Antibiotic-associated diarrhea, particularly in the hospital setting, is frequently a result of infection with the toxigenic Gram-positive bacterium Clostridioides difficile. Neutrophil-predominant leukocytosis is a hallmark of C. difficile infection (CDI) and is predictive of clinical outcomes [1,2]. As revealed by animal models, rapid neutrophil infiltration of the colon occurs in response to toxin -mediated epithelial barrier disruption and consequent mucosal invasion by colonic microbiota [3,4]. Neutrophils play a primary role in defense against infection but are also responsible for aggravating mucosal damage with release of reactive oxygen radicals, NETs, and chemokines and cytokines that attract additional proinflammatory cells [5]. CDI also promotes neutrophil activation and release of granule contents in the infected gut as evidenced by the increased levels of granule components calprotectin and lipocalin-2 in stool of CDI patients [[6], [7], [8]].

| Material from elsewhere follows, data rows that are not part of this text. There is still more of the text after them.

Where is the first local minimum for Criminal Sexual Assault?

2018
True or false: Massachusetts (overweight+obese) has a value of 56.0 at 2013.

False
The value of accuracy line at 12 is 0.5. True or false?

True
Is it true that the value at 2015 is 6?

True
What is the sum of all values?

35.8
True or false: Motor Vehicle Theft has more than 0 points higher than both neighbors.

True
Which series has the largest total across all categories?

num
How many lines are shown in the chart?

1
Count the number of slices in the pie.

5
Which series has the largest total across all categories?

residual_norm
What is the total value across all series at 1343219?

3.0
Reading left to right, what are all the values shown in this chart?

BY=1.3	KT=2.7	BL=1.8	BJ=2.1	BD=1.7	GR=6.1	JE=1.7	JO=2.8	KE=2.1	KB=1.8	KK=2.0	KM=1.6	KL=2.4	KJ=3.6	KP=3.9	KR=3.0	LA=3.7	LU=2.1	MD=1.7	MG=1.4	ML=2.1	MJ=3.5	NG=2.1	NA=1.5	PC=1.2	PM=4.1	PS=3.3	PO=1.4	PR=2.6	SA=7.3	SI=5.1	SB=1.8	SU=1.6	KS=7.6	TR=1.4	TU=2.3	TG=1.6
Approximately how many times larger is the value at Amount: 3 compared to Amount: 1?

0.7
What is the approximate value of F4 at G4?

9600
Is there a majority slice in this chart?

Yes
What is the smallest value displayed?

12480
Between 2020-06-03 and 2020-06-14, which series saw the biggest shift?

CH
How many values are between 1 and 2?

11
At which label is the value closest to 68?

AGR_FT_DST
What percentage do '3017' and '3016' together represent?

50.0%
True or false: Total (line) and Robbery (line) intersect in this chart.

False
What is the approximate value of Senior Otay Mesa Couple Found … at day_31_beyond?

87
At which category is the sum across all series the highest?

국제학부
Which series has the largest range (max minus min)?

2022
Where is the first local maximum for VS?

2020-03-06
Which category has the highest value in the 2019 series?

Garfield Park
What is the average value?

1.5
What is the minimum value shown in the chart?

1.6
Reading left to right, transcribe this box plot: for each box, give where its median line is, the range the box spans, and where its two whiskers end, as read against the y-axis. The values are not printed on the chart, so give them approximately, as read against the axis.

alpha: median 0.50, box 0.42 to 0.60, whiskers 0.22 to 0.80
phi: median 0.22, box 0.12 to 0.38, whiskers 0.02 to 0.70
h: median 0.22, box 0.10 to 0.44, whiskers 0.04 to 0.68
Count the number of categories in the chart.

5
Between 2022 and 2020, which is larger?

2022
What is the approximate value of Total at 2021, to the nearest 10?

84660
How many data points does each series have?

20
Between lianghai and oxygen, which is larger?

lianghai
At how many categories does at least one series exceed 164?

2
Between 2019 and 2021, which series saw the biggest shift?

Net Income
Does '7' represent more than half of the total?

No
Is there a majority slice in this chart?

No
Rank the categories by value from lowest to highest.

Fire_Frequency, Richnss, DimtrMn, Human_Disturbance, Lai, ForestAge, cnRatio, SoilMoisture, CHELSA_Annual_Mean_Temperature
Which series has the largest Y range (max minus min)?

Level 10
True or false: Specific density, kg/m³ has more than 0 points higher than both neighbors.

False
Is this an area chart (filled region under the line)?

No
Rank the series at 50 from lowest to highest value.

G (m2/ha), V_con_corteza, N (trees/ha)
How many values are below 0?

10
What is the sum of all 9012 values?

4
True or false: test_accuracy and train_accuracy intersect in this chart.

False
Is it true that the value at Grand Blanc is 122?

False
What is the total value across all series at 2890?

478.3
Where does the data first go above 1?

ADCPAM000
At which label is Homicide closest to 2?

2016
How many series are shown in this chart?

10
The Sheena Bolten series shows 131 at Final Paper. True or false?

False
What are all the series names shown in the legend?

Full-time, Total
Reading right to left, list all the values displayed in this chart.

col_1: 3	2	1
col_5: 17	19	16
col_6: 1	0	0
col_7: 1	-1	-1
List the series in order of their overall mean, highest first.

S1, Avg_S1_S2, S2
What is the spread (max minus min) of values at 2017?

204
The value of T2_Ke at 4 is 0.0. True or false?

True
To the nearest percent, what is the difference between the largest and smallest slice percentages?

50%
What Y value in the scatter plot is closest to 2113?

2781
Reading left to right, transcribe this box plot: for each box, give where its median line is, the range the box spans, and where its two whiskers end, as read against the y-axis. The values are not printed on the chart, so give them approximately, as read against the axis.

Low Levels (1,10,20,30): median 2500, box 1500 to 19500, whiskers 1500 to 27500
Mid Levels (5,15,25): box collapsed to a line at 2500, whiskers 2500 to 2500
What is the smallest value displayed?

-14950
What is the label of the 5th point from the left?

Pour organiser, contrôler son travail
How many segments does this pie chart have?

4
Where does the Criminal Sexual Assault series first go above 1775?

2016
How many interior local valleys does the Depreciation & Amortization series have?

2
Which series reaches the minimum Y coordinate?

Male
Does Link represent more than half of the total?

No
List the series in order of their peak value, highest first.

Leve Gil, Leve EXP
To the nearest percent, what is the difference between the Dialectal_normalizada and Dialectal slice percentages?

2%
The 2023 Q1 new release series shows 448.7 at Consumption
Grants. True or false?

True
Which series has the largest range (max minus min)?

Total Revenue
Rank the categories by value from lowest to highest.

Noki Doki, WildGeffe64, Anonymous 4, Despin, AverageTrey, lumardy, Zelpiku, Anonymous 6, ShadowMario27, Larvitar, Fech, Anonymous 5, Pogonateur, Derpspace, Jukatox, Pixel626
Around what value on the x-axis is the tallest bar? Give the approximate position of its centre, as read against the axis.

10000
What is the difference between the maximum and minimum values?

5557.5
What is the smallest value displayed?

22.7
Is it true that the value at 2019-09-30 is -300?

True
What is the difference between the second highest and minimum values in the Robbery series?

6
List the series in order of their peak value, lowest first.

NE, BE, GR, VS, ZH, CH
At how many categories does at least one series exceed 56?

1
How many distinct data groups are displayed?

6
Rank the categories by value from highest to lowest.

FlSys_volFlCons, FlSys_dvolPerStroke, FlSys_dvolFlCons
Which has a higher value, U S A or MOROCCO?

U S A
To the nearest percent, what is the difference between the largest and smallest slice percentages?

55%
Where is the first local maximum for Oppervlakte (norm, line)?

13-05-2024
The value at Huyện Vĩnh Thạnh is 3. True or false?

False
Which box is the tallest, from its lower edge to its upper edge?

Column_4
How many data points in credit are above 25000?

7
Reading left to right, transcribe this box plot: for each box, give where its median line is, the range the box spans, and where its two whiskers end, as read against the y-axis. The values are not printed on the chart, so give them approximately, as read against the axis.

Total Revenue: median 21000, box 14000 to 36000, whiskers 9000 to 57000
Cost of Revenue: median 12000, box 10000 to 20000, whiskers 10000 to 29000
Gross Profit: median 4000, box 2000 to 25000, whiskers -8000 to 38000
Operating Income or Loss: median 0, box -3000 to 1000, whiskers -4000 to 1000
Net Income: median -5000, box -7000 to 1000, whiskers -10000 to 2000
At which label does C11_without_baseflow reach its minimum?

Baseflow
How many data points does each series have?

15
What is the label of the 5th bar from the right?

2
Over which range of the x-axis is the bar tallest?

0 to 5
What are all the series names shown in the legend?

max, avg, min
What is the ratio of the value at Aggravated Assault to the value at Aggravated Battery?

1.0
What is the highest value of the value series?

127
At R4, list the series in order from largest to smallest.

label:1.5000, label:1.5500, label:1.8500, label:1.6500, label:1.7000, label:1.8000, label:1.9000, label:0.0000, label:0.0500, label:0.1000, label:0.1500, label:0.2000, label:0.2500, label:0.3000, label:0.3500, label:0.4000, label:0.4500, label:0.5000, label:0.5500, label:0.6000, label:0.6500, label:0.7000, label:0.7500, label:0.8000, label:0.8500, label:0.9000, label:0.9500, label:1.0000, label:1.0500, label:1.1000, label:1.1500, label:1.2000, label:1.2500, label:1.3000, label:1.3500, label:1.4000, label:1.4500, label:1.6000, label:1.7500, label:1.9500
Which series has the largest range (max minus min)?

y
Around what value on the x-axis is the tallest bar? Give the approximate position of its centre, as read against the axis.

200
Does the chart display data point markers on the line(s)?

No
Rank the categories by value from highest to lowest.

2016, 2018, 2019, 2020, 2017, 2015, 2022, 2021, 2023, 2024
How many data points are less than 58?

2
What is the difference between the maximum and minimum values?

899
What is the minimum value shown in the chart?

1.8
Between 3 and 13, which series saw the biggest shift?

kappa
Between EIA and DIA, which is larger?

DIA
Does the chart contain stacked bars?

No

Activation and degranulation is typically accompanied by concomitant changes in neutrophil surface marker staining and gene expression [5,[9], [10], [11]]. Infectious stimuli and other stressors can also promote emergency granulopoiesis with release of immature neutrophils from bone marrow into circulation [12]. Being highly reactive, neutrophils are typically studied in fresh samples and are not considered suitable for storage for analysis at later times. We here have explored flow cytometry with fixed blood cells to capture peripheral blood neutrophil status in CDI patients at diagnosis, allowing us to identify CD10− neutrophils as a characteristic of early acute CDI. We also identified, in parallel, an enrichment of neutrophil degranulation markers in plasma that predict disease severity and mortality.